Currently, more than 50 jurisdictions have some form of an R&D tax incentive.

R&D Tax Credits 

R&D tax credits aren’t just for rocket scientists and researchers working to cure cancer. They can also be used for applied science, product/service improvement (such as making existing products quicker, cheaper, or better), and to launch new innovations or improve manufacturing processes.  

Because innovation is directly correlated with economic growth, more countries are adding incentives and increasing R&D support through grants and other forms of funding. Currently, more than 50 jurisdictions have some form of an R&D tax incentive.  

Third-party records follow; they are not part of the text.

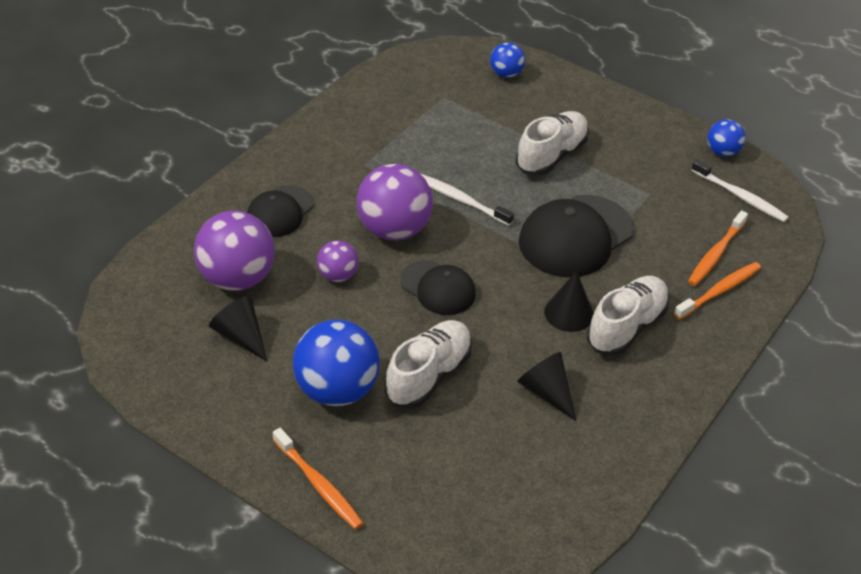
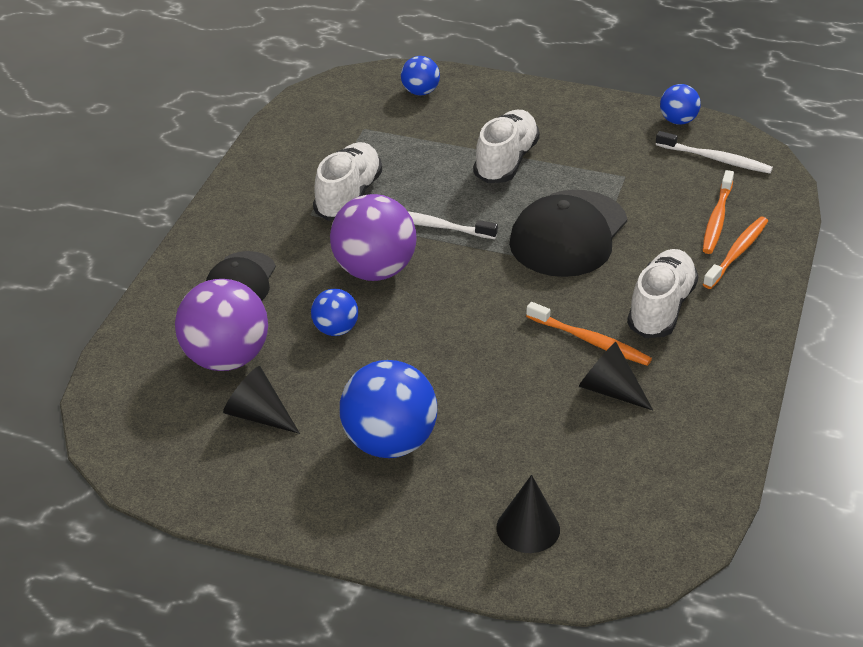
camera: 15 degrees left, 5 degrees down
(319, 484) = (415, 540): orange toothbrush -> orange toothbrush (590, 341)
(338, 275) = (335, 330): purple ball -> blue ball
(428, 375) = (480, 404): white shoe -> white shoe (348, 196)
(438, 288) = (449, 317): black cap -> none
(568, 313) = (596, 309): black cone -> black cone (528, 528)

Potential R&D tax credits by country
Potential R&D tax credits by country

R&D tax credits offer economic benefits to individual companies and the wider economy. For example, by reducing the cost of R&D expenditures, companies can spend more time and money on R&D. This results in new products and technologies hitting the market in less time, with less risk. It also creates new jobs, which leads to economic growth. Plus, R&D tax credits support the growth of new industries and businesses, particularly in the areas of science and technology.  

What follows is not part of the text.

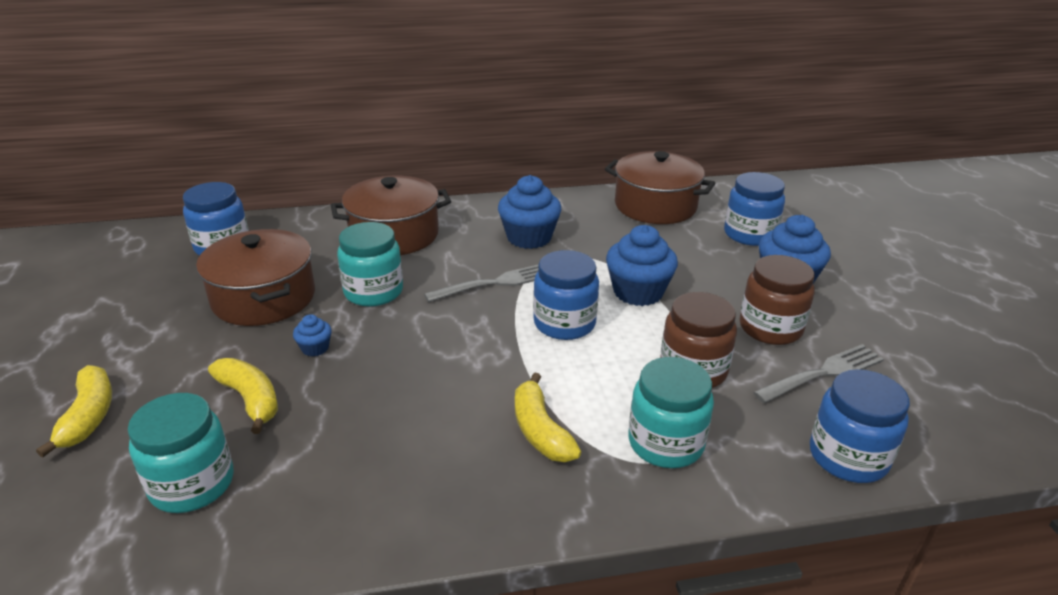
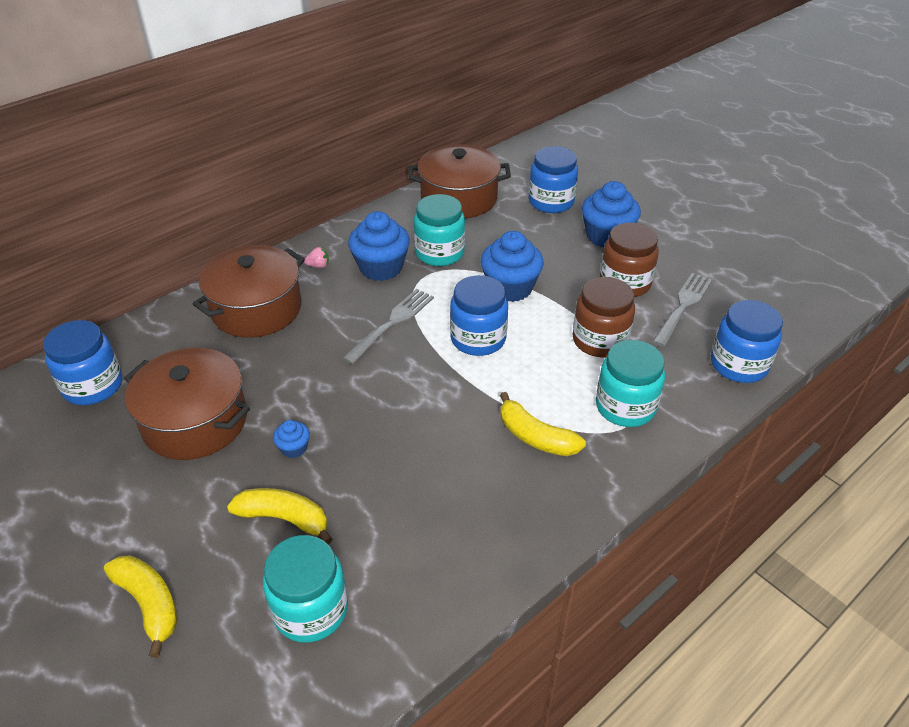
camera: 30 degrees left, 10 degrees up
(373, 292) = (293, 374): turquoise jar -> turquoise jar (439, 253)
(476, 220) = (318, 266): none -> pink strawberry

However, 80% of potentially qualifying small-to-midsized businesses don’t believe they qualify for federal credits or have an easy path to get them. For instance, less than three in 10 businesses that qualify for R&D tax credits claim them, while nearly every large corporation actively makes these claims. 

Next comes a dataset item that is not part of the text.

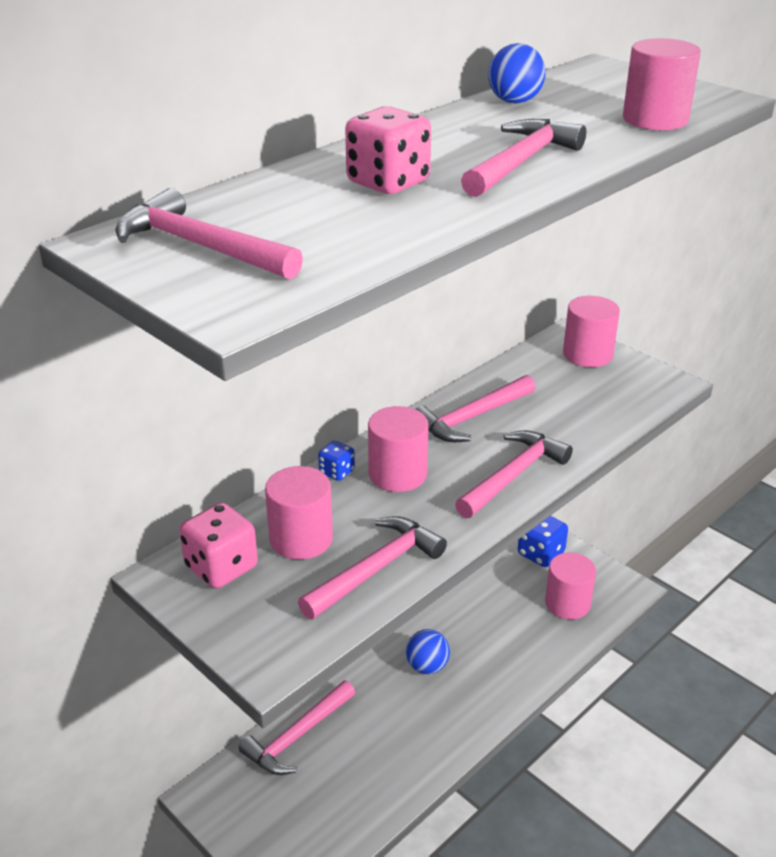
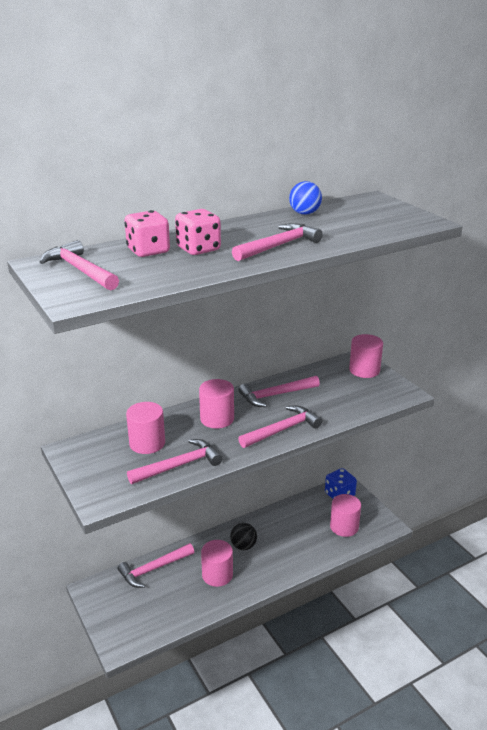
camera: 15 degrees right, 5 degrees down
(221, 567) = (98, 450): pink dice -> pink dice (148, 251)
(337, 472) = (184, 412): blue dice -> none
(427, 666) = (243, 546): blue ball -> black ball
(655, 119) = (376, 230): pink cylinder -> pink cylinder (217, 575)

Every year, countless businesses miss out on the R&D tax credit. This is especially true for smaller businesses and startups. These companies wrongly assume they don’t have the revenue needed to qualify. In reality, small and pre-revenue companies can take advantage of the research and development program.  

Summary of Available R&D Tax Credits

There are various R&D incentives available, depending upon jurisdiction and its specific goal(s). The most common credits include, but are not limited to:  

  • R&D Tax Credit: These credits directly reduce the tax liability due from the taxpayer after the liability has been computed.  
  • R&D Deduction/Super-deduction: These tax deductions effectively reduce the tax base before the tax liability is computed, reducing the taxable amount before assessing the tax.  
  • Accelerated Depreciation on R&D Assets: Accelerated depreciation expense provisions may be allowed on R&D assets such as machinery and equipment.  
  • R&D Grants: These grants are offered to fund various R&D activities and are typically targeted to industries, company sizes, and activity types.  
  • Patent-Related Incentives: A patent/intellectual property (IP) box regime tax business income earned from IP at a rate below the statutory corporate income tax rate.  
  • Payroll-Related Incentives: Payroll-related incentives include income tax withholding incentives and reduced social security contributions.  
  • Other R&D Incentives, Including Loans: Other R&D incentives can include, but are not limited to, the following: financial support, loans, reduced (preferential) tax rates, tax allowances, tax exemptions, tax holidays, and VAT reimbursements. 
R&D Tax Credit Graph

To understand this in action, let’s take the example of Pharmaxis, which secured almost A$5 million in R&D tax incentives.  

Pharmaxis Ltd. received a tax refund of A$4,953,337 for the 2022 fiscal year from the Australian Government’s R&D tax incentive. This incentive is payable in cash, offered in return for eligible R&D expenditure for companies with total revenue of less than A$20 million in the claimed year. Pharmaxis CEO said, “The R&D tax incentive is a significant source of non-dilutive funding for the company’s clinical development pipeline including PXS-5505 in myelofibrosis and liver cancer, PXS-6302 in established scars and PXS-4728 in isolated REM sleep behavior disorder.” 

Closing Thoughts: R&D Tax Credits Can Help You Save, Big Time

Research and development tax credits offer businesses a way to offset R&D costs, increase productivity, and speed up time to market. In addition, these incentives also support the growth of new industries and technologies which, in turn, drives economic development and job creation.